O governo não tem estimativa de quanto pode arrecadar com as demais concessões que pretende fazer. Mas espera atrair investimentos de até R$ 208 bilhões – o que dá a dimensão de quanto dinheiro pode estar envolvido.
O que há na MP 882/2019
A MP 882/2019 pretende ampliar a participação do Banco Nacional do Desenvolvimento Econômico e Social (BNDES) no processo de desestatização e traz mudanças no Programa de Parcerias de Investimentos (PPI).
No relatório, o senador Wellington Fagundes dobrou o limite de aportes da União em fundos de projetos de concessão e parceria público-privadas. Os valores devem passar de R$ 180 milhões para R$ 360 milhões.
A medida cria também uma nova forma de licitação, a colação, que será feita por meio de “consulta a três ou mais profissionais, empresas ou entidades de elevada especialização técnica, que atendam a requisitos de habilitação em função de suas qualidades e atuação anterior em porte e complexidade equivalente ou superior ao objeto a ser contratado”.

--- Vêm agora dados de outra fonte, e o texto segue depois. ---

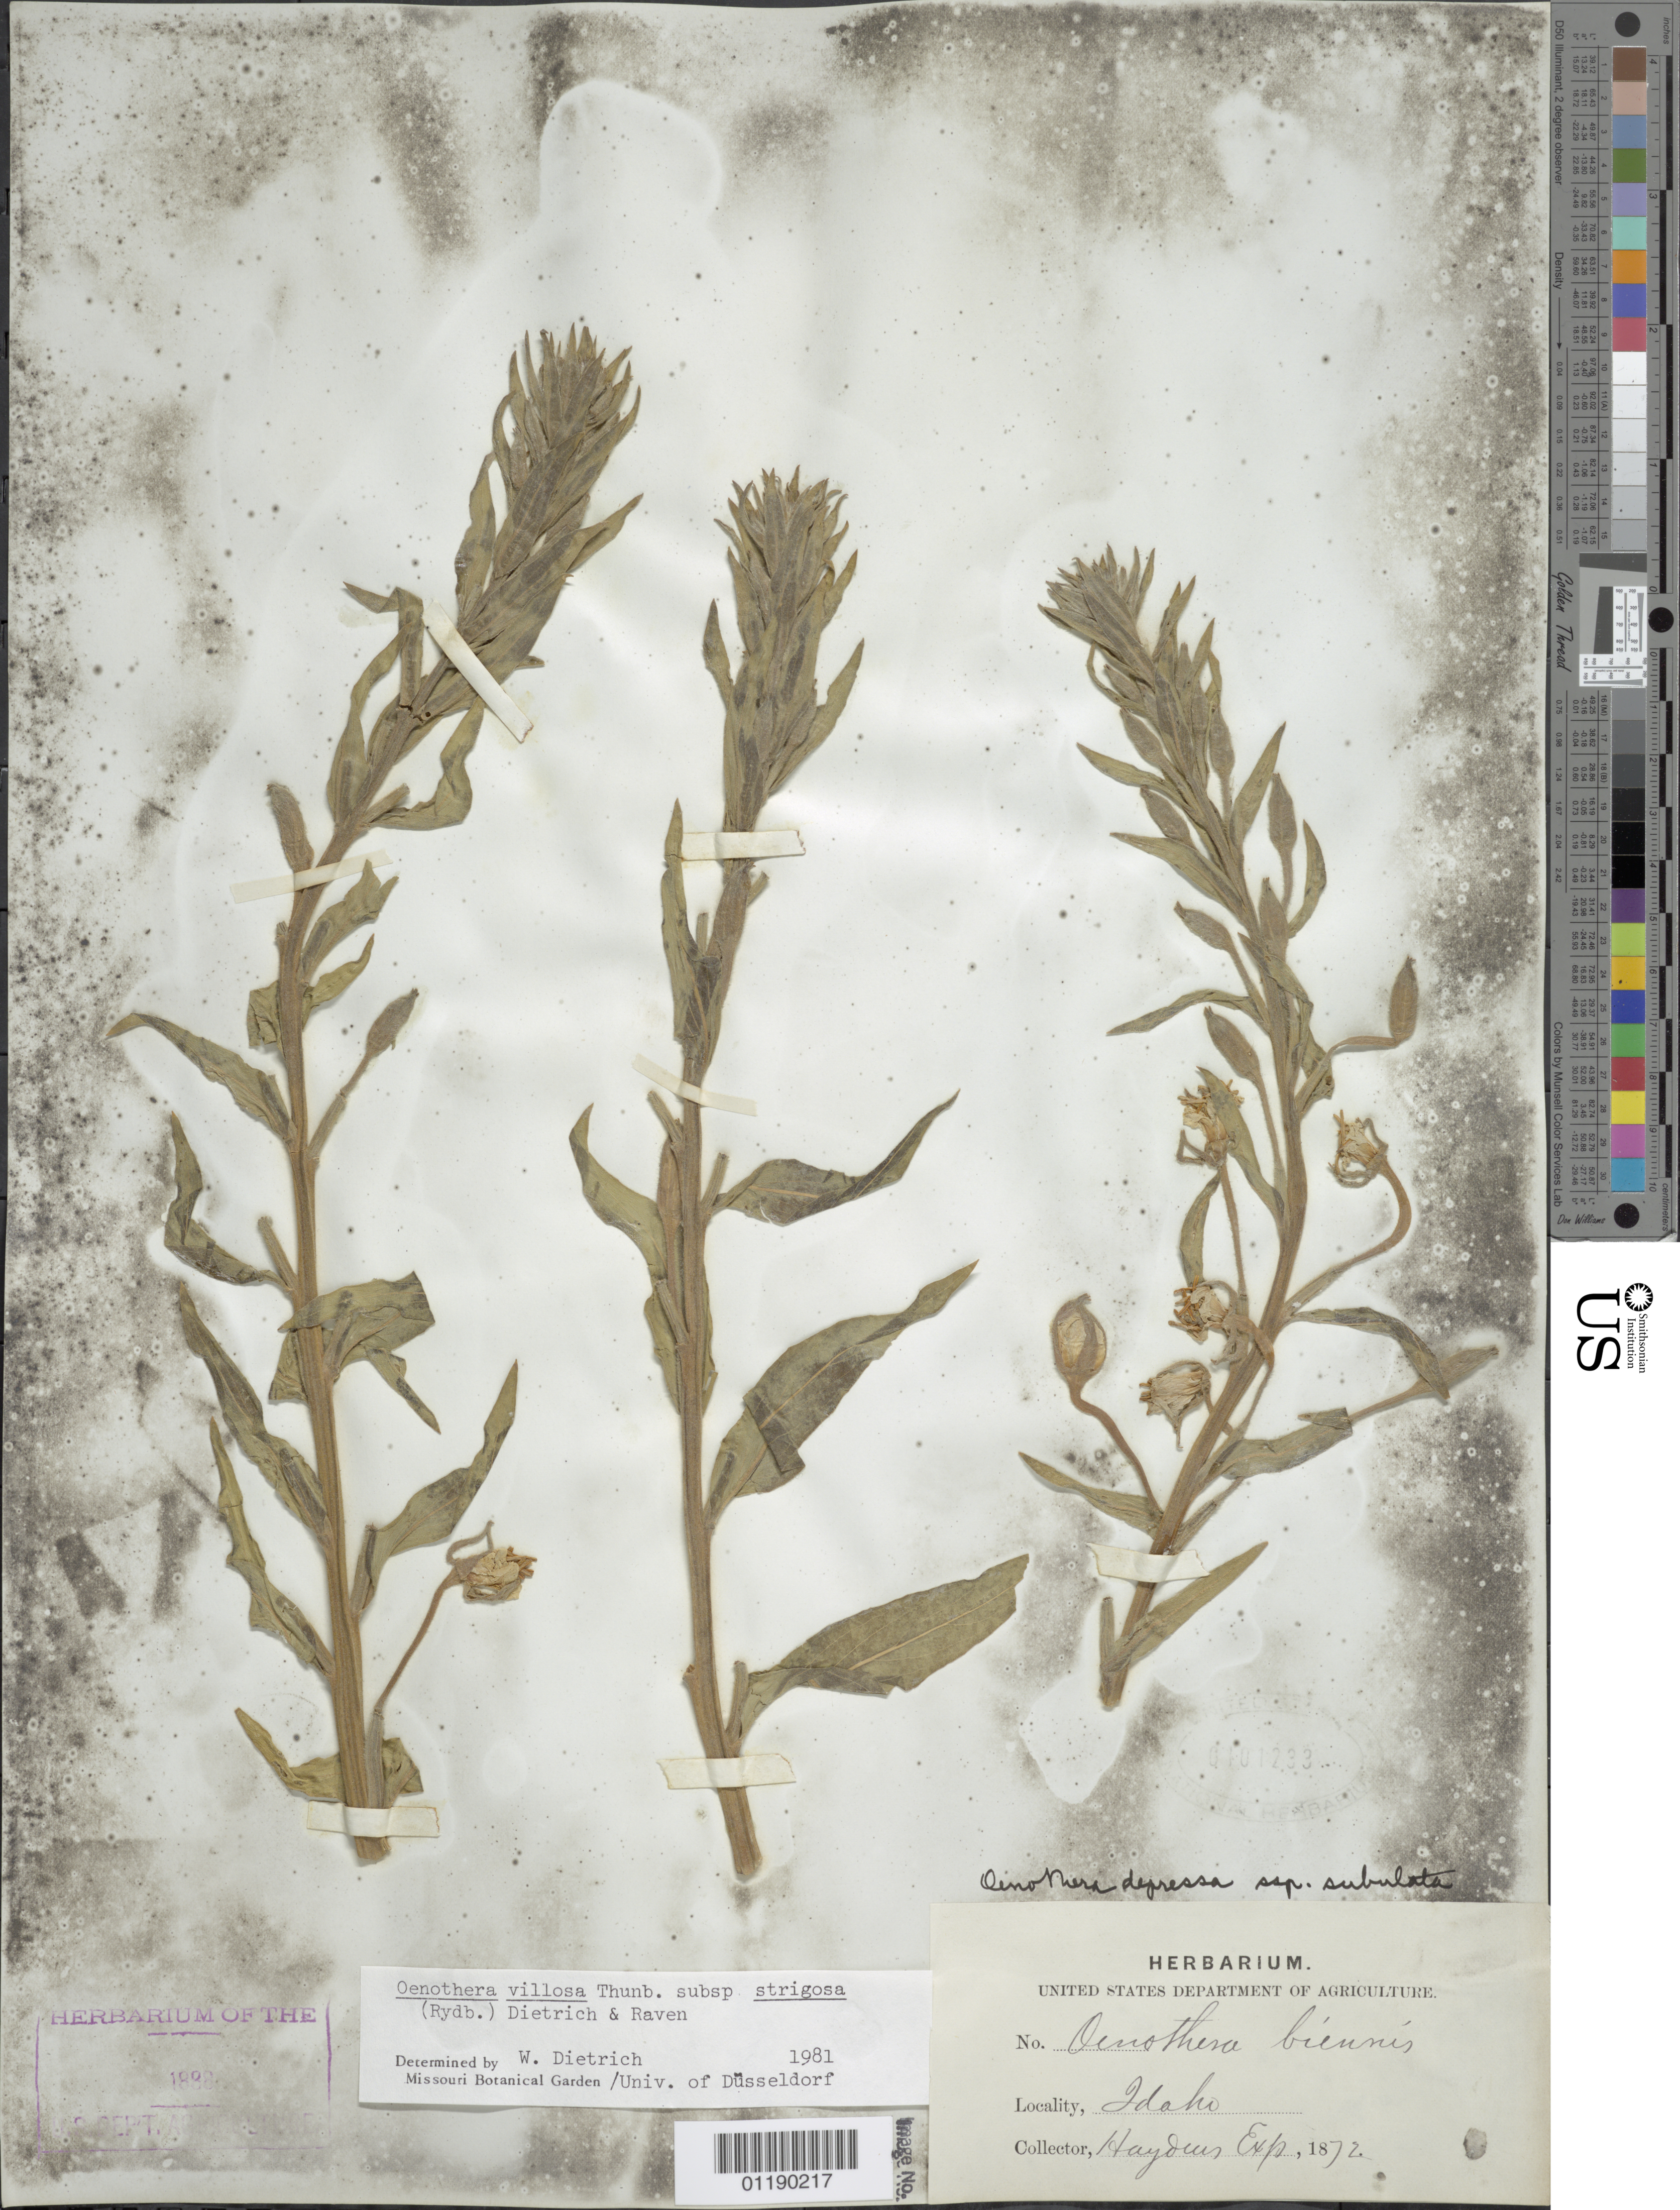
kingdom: Plantae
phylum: Tracheophyta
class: Magnoliopsida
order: Myrtales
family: Onagraceae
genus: Oenothera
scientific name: Oenothera villosa subsp. strigosa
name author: (Rydb.) W. Dietr. & P.H. Raven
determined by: Dietrich, W.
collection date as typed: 1872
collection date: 1872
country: United States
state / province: Idaho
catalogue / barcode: US 101233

O objetivo desse novo formato é apresentar alternativas para atender às necessidades públicas para seleção de “estruturadores de projetos”. O BNDES poderá ser contratado por órgãos públicos para dar auxílio técnico e estrutural para a realização de privatizações e concessões.
O PPI, que tem por finalidade ampliar a interação entre Estado e iniciativa privada com contratos de parcerias e medidas de desestatização, passará por algumas mudanças. Todos os projetos que façam parte do programa deverão ser considerados estratégicos e terão prioridade nas esferas governamentais.
O Conselho do PPI poderá trabalhar mais na área de integração dos transportes e a Secretaria Especial do programa poderá estimular acordos com órgãos públicos.